Najwyższa Izba Kontroli może sprawdzić niemal wszystko i
wszystkich. Piszę niemal, bo mamy w Polsce instytucję, której kontrolerzy
ruszyć nie mogą. To kierowana przez Andrzeja Jakubiaka Komisja Nadzoru
Finansowego.
Na początku lipca w mediach gruchnęła sensacyjna wieść: NIK
kontroluje prawidłowość nadzoru KNF nad Kasą Stefczyka. Rzecznik Izby
podkreślał, że to kontrola rozpoznawcza, po której ma być przeprowadzona
kontrola systemowa, sprawdzająca jakość nadzoru nad różnymi podmiotami
spółdzielczymi.
Informacja o wejściu kontrolerów do KNF była oczywiście
dobrą informacją. Nadzór nad Kasą Stefczyka jest bowiem prowadzony w sposób co
najmniej dziwny. Gdybym chciał wyrazić rzecz bez ogródek, powiedziałbym, że KNF
zamiast nadzorować po prostu nas nęka. Przewodniczący Jakubiak odpowiedziałby
pewnie, że to zwyczajowe, nie nacechowane osobiście, stuprocentowo bezstronne i
dwustuprocentowo apolityczne działania najlepszych w kraju profesjonalistów.

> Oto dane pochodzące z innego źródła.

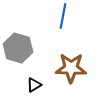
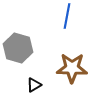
blue line: moved 4 px right
brown star: moved 1 px right
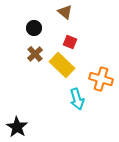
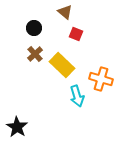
red square: moved 6 px right, 8 px up
cyan arrow: moved 3 px up
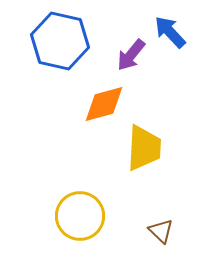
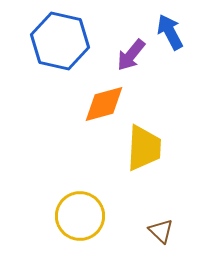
blue arrow: rotated 15 degrees clockwise
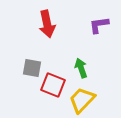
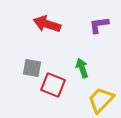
red arrow: rotated 120 degrees clockwise
green arrow: moved 1 px right
yellow trapezoid: moved 19 px right
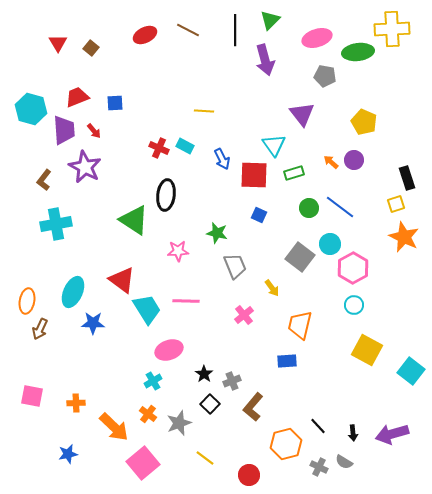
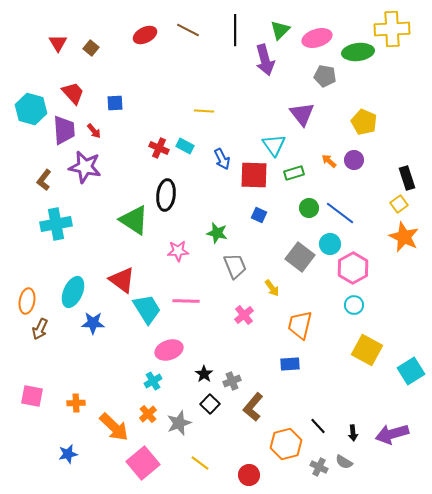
green triangle at (270, 20): moved 10 px right, 10 px down
red trapezoid at (77, 97): moved 4 px left, 4 px up; rotated 70 degrees clockwise
orange arrow at (331, 162): moved 2 px left, 1 px up
purple star at (85, 167): rotated 16 degrees counterclockwise
yellow square at (396, 204): moved 3 px right; rotated 18 degrees counterclockwise
blue line at (340, 207): moved 6 px down
blue rectangle at (287, 361): moved 3 px right, 3 px down
cyan square at (411, 371): rotated 20 degrees clockwise
orange cross at (148, 414): rotated 12 degrees clockwise
yellow line at (205, 458): moved 5 px left, 5 px down
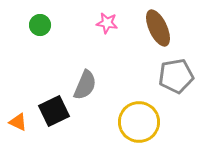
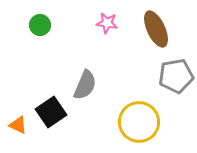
brown ellipse: moved 2 px left, 1 px down
black square: moved 3 px left, 1 px down; rotated 8 degrees counterclockwise
orange triangle: moved 3 px down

Miałem nadzieję, że kontrola NIK w sposób fachowy i
obiektywny odsłoni prawdziwy obraz nadzoru nad Kasą Stefczyka. Tym bardziej, że
kierowana przez dawnego ministra rządu Tuska Krzysztofa Kwiatkowskiego Izba
potrafiła, wbrew obawom opozycji, wielokrotnie ujawniać fakty niewygodne dla
władzy i jej instytucji. Niestety, bardzo szybko okazało się, że tym razem NIK
jest bezradna. Od kontroli odstąpiono. Dlaczego? KNF „zgłosiła wątpliwości
odnośnie dostępu kontrolerów NIK do tajemnic ustawowo chronionych ustawą o
SKOK”.
Przypomnę (obszerniej pisałem o tym tutaj: http://prawdaokasie.blogspot.com/2014/12/mentalnosc-knf-mentalnosc-kalego.html),
że ta sama KNF nie ma żadnych oporów, by publikować szereg danych o kasach, by
kreślić z rozmachem schematy powiązań kapitałowych „spółek systemu SKOK” ; że
do prasy dziwnym trafem wciąż przeciekają zmanipulowane, acz oparte na
prawdziwych dokumentach dane dotyczące naszego sektora. Kiedy trzeba te same dane
dać państwowym kontrolerom, Komisja nagle ma wątpliwości. Kontrolerzy zaś nie
bardzo chcą drążyć temat i po prostu odstępują od działań. Dziwne, prawda?
Informując o przerwaniu kontroli w KNF przedstawiciele
Najwyższej Izby Kontroli zapowiadali „gruntowną analizę przepisów
przesądzających o możliwości sprawnego przeprowadzenia badań tego rodzaju w
przyszłości”. Chciałbym publicznie zapytać, czy ową analizę udało się już
przeprowadzić? Czy skontrolujecie Państwo porządnie instytucję, od której
zależą oszczędności milionów Polaków? A może Andrzej Jakubiak i jego ludzie
rzeczywiście należą do kasty nietykalnych?